Current Developments in NK Cell Engagers for Cancer Immunotherapy: Focus on CD16A and NKp46

Abstract

NK cells are specialized immune effector cells crucial for triggering immune responses against aberrant cells. Although recent advancements have concentrated on creating or releasing T-cell responses specific to tumor Ags, the clinical advantages of this approach have been limited to certain groups of patients and tumor types. This emphasizes the need for alternative strategies. One pioneering approach involves broadening and enhancing anti-tumor immune responses by targeting innate immunity. Consequently, the advent of bi-, tri-, and multi-specific Abs has facilitated the advancement of targeted cancer immunotherapies by redirecting immune effector cells to eradicate tumor cells. These Abs enable the simultaneous binding of surface Ags on tumor cells and the activation of receptors on innate immune cells, such as NK cells, with the ability to facilitate Ab-dependent cellular cytotoxicity to enhance their immunotherapeutic effectiveness in patients with solid tumors. Here, we review the recent advances in NK cell engagers (NKCEs) focusing on NK cell-activating receptors CD16A and NKp46. In addition, we provide an overview of the ongoing clinical trials investigating the safety, efficacy, and potential of NKCEs.

Keywords: Antibody-dependent cell cytotoxicity; Immunotherapy; NK cell receptors; NK cells.

Figure 1. Receptors and ligands of NK cells.

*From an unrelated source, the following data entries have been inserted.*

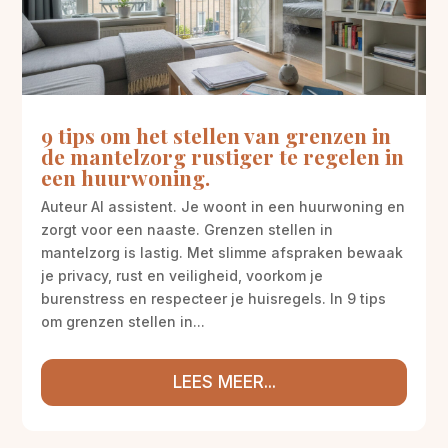
9 tips om het stellen van grenzen in
de mantelzorg rustiger te regelen in
een huurwoning.
Auteur AI assistent. Je woont in een huurwoning en
zorgt voor een naaste. Grenzen stellen in
mantelzorg is lastig. Met slimme afspraken bewaak
je privacy, rust en veiligheid, voorkom je
burenstress en respecteer je huisregels. In 9 tips
om grenzen stellen in...
LEES MEER...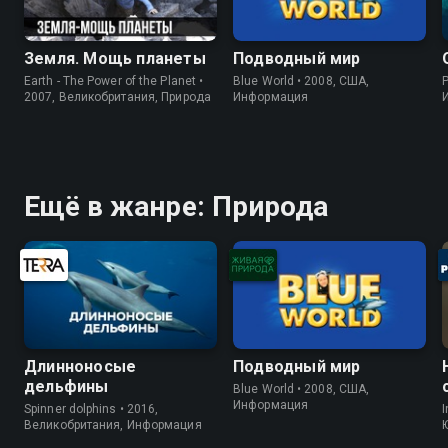
Земля. Мощь планеты
Подводный мир
Earth - The Power of the Planet •
Blue World • 2008, США,
P
2007, Великобритания, Природа
Информация
Ещё в жанре: Природа
Длинноносые
Подводный мир
дельфины
Blue World • 2008, США,
Информация
Spinner dolphins • 2016,
I
Великобритания, Информация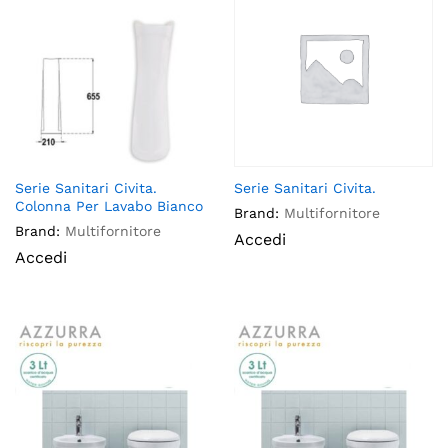
Serie Sanitari Civita.
Serie Sanitari Civita.
Colonna Per Lavabo Bianco
Brand:
Multifornitore
Brand:
Multifornitore
Accedi
Accedi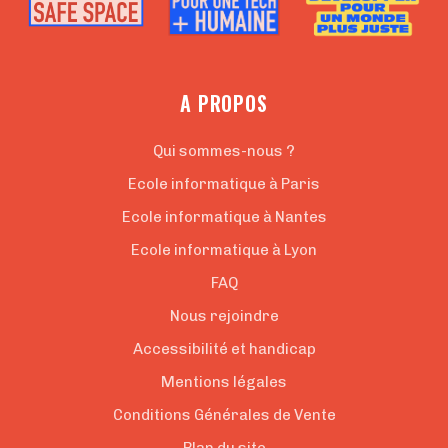
A PROPOS
Qui sommes-nous ?
Ecole informatique à Paris
Ecole informatique à Nantes
Ecole informatique à Lyon
FAQ
Nous rejoindre
Accessibilité et handicap
Mentions légales
Conditions Générales de Vente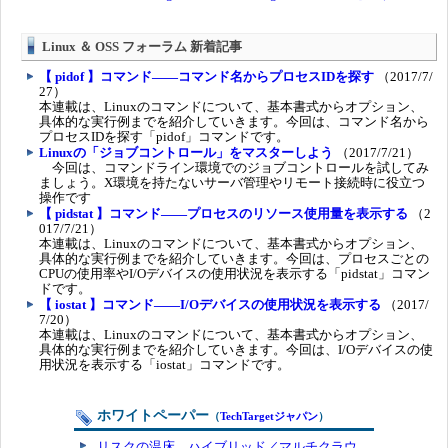
Linux ＆ OSS フォーラム 新着記事
【 pidof 】コマンド――コマンド名からプロセスIDを探す
（2017/7/
27）
本連載は、Linuxのコマンドについて、基本書式からオプション、
具体的な実行例までを紹介していきます。今回は、コマンド名から
プロセスIDを探す「pidof」コマンドです。
Linuxの「ジョブコントロール」をマスターしよう
（2017/7/21）
今回は、コマンドライン環境でのジョブコントロールを試してみ
ましょう。X環境を持たないサーバ管理やリモート接続時に役立つ
操作です
【 pidstat 】コマンド――プロセスのリソース使用量を表示する
（2
017/7/21）
本連載は、Linuxのコマンドについて、基本書式からオプション、
具体的な実行例までを紹介していきます。今回は、プロセスごとの
CPUの使用率やI/Oデバイスの使用状況を表示する「pidstat」コマン
ドです。
【 iostat 】コマンド――I/Oデバイスの使用状況を表示する
（2017/
7/20）
本連載は、Linuxのコマンドについて、基本書式からオプション、
具体的な実行例までを紹介していきます。今回は、I/Oデバイスの使
用状況を表示する「iostat」コマンドです。
ホワイトペーパー
（
TechTargetジャパン
）
リスクの温床 ハイブリッド／マルチクラウ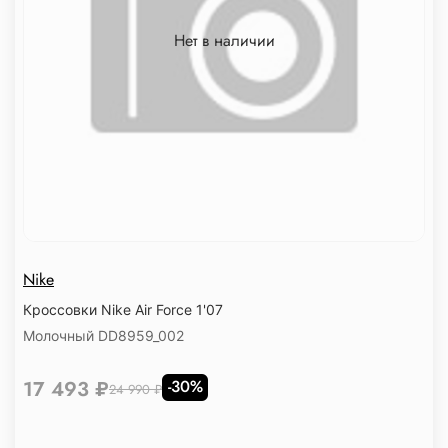
Нет в наличии
Nike
Кроссовки Nike Air Force 1'07
Молочный DD8959_002
17 493 ₽
-30%
24 990 ₽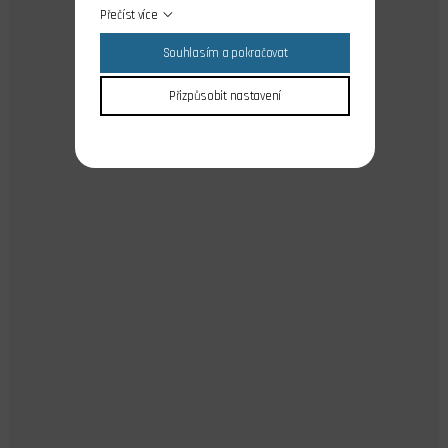
Přečíst více
Souhlasím a pokračovat
Přizpůsobit nastavení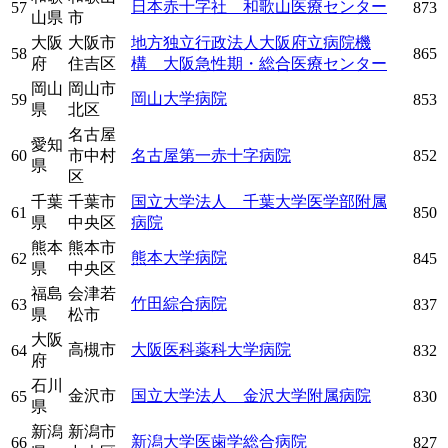
日本赤十字社 和歌山医療センター
57
873
山県
市
大阪
大阪市
地方独立行政法人大阪府立病院機
58
865
府
住吉区
構 大阪急性期・総合医療センター
岡山
岡山市
岡山大学病院
59
853
県
北区
名古屋
愛知
60
市中村
名古屋第一赤十字病院
852
県
区
千葉
千葉市
国立大学法人 千葉大学医学部附属
61
850
県
中央区
病院
熊本
熊本市
熊本大学病院
62
845
県
中央区
福島
会津若
竹田綜合病院
63
837
県
松市
大阪
高槻市
大阪医科薬科大学病院
64
832
府
石川
金沢市
国立大学法人 金沢大学附属病院
65
830
県
新潟
新潟市
新潟大学医歯学総合病院
66
827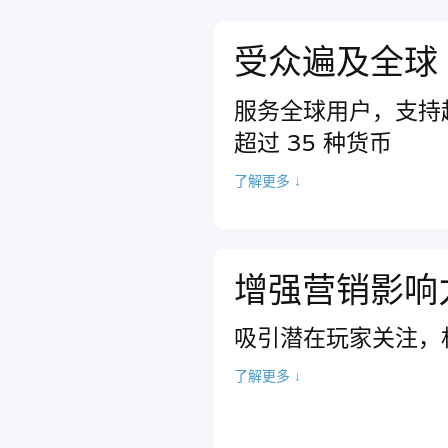
受众遍及全球
服务全球用户，支持超
超过 35 种货币
了解更多 ↓
增强营销影响
吸引潜在玩家关注，
了解更多 ↓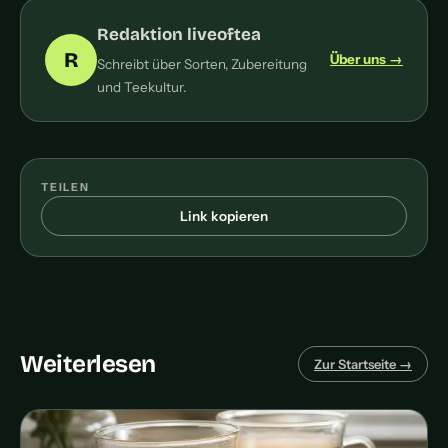
Redaktion liveoftea
R
Über uns →
Schreibt über Sorten, Zubereitung
und Teekultur.
TEILEN
Link kopieren
Weiterlesen
Zur Startseite →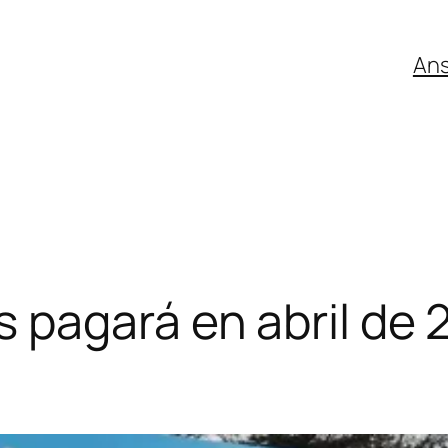
An
 pagará en abril de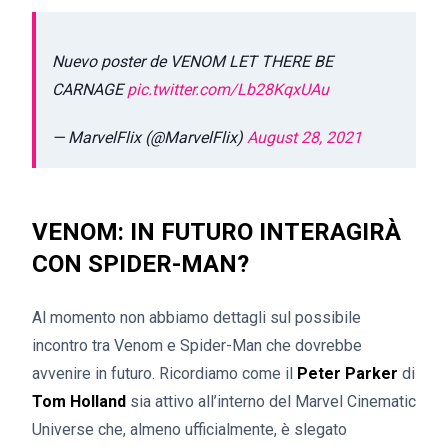
Nuevo poster de VENOM LET THERE BE
CARNAGE
pic.twitter.com/Lb28KqxUAu
— MarvelFlix (@MarvelFlix)
August 28, 2021
VENOM: IN FUTURO INTERAGIRÀ
CON SPIDER-MAN?
Al momento non abbiamo dettagli sul possibile
incontro tra Venom e Spider-Man che dovrebbe
avvenire in futuro. Ricordiamo come il
Peter Parker
di
Tom Holland
sia attivo all’interno del Marvel Cinematic
Universe che, almeno ufficialmente, è slegato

This figure illustrates the array of inhibitory and activating receptors expressed on the surface of NK cells, alongside their corresponding ligands presented on target cells. The diagram provides a comprehensive overview of the interactions between NK cell receptors, such as NKp46, NKp44, NKG2D, and their respective ligands (Created with BioRender.com).

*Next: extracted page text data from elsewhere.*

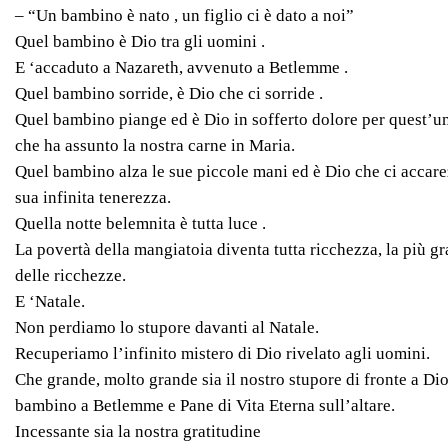
– “Un bambino è nato , un figlio ci è dato a noi”
Quel bambino è Dio tra gli uomini .
E ‘accaduto a Nazareth, avvenuto a Betlemme .
Quel bambino sorride, è Dio che ci sorride .
Quel bambino piange ed è Dio in sofferto dolore per quest’u
che ha assunto la nostra carne in Maria.
Quel bambino alza le sue piccole mani ed è Dio che ci accare
sua infinita tenerezza.
Quella notte belemnita è tutta luce .
La povertà della mangiatoia diventa tutta ricchezza, la più g
delle ricchezze.
E ‘Natale.
Non perdiamo lo stupore davanti al Natale.
Recuperiamo l’infinito mistero di Dio rivelato agli uomini.
Che grande, molto grande sia il nostro stupore di fronte a Dio
bambino a Betlemme e Pane di Vita Eterna sull’altare.
Incessante sia la nostra gratitudine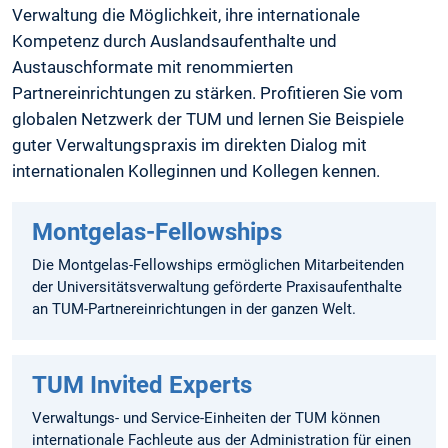
Verwaltung die Möglichkeit, ihre internationale
Kompetenz durch Auslandsaufenthalte und
Austauschformate mit renommierten
Partnereinrichtungen zu stärken. Profitieren Sie vom
globalen Netzwerk der TUM und lernen Sie Beispiele
guter Verwaltungspraxis im direkten Dialog mit
internationalen Kolleginnen und Kollegen kennen.
Montgelas-Fellowships
Die Montgelas-Fellowships ermöglichen Mitarbeitenden
der Universitätsverwaltung geförderte Praxisaufenthalte
an TUM-Partnereinrichtungen in der ganzen Welt.
TUM Invited Experts
Verwaltungs- und Service-Einheiten der TUM können
internationale Fachleute aus der Administration für einen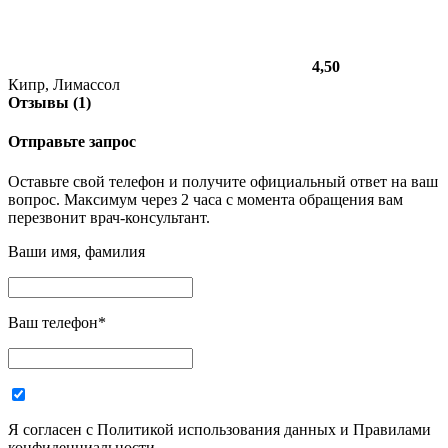
4,50
Кипр, Лимассол
Отзывы (1)
Отправьте запрос
Оставьте свой телефон и получите официальный ответ на ваш
вопрос. Максимум через 2 часа с момента обращения вам
перезвонит врач-консультант.
Ваши имя, фамилия
Ваш телефон
*
Я согласен с Политикой использования данных и Правилами
конфиденциальности.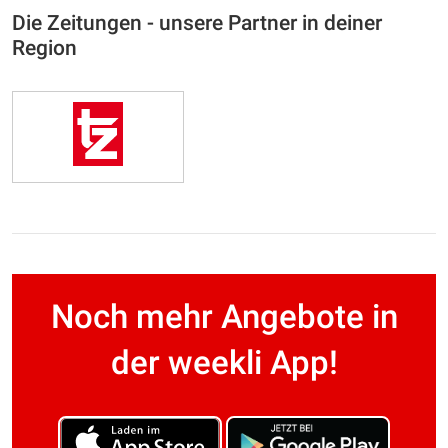
Die Zeitungen - unsere Partner in deiner
Region
Noch mehr Angebote in
der weekli App!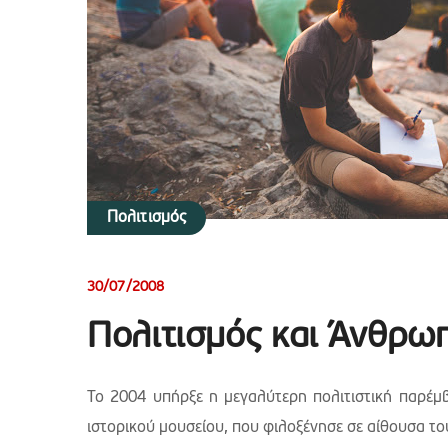
Πολιτισμός
30/07/2008
Πολιτισμός και Άνθρω
Το 2004 υπήρξε η μεγαλύτερη πολιτιστική παρέμβ
ιστορικού μουσείου, που φιλοξένησε σε αίθουσα το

Figure 2. Diverse formats of NKCEs and their interactions with NK cells and tumor cells.

This figure provides a detailed illustration of various formats of NKCEs, including (A) CD16A BiKE (IgG-like), (B) NKp46 BiKE, (C) CD16A TAA1 TAA2 TriKE, and (D) CD16A NKp46 TAA TriKE. Each format is depicted interacting with key activating receptors on NK cells, and their respective ligands on tumor cells. These interactions are crucial for the effective engagement and activation of NK cells, promoting mechanisms such as ADCC, direct cytotoxicity, and cytokine production (Created with BioRender.com).

Figure 3. Mechanism of CD16A and NKp46 in NK cell functions.

This figure elucidates the mechanisms by which CD16A and NKp46 receptors enhance NK cell functions. The binding of the Fc fragment of IgG to CD16A, and the interaction of tumor-associated ligands with NKp46, trigger signal transduction pathways. These pathways involve ITAMs, CD3ζ, and FcRγ, leading to the activation of downstream signaling molecules such as Syk, ZAP-70, PI3K, and PLCγ. This cascade of signaling events results in increased cytotoxic activity and cytokine production, thereby augmenting the immune response against tumor cells (Created with BioRender.com).